** WHAT THE TASK REQUIRES **
In the records below, find the line containing "1 person found this review helpful.", then extract that line and all subsequent lines exactly, leaving out everything else.

****************************************

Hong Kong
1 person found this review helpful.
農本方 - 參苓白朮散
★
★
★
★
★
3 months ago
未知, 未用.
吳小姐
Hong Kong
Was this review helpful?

****************************************

** SOLUTION **
1 person found this review helpful.
農本方 - 參苓白朮散
★
★
★
★
★
3 months ago
未知, 未用.
吳小姐
Hong Kong
Was this review helpful?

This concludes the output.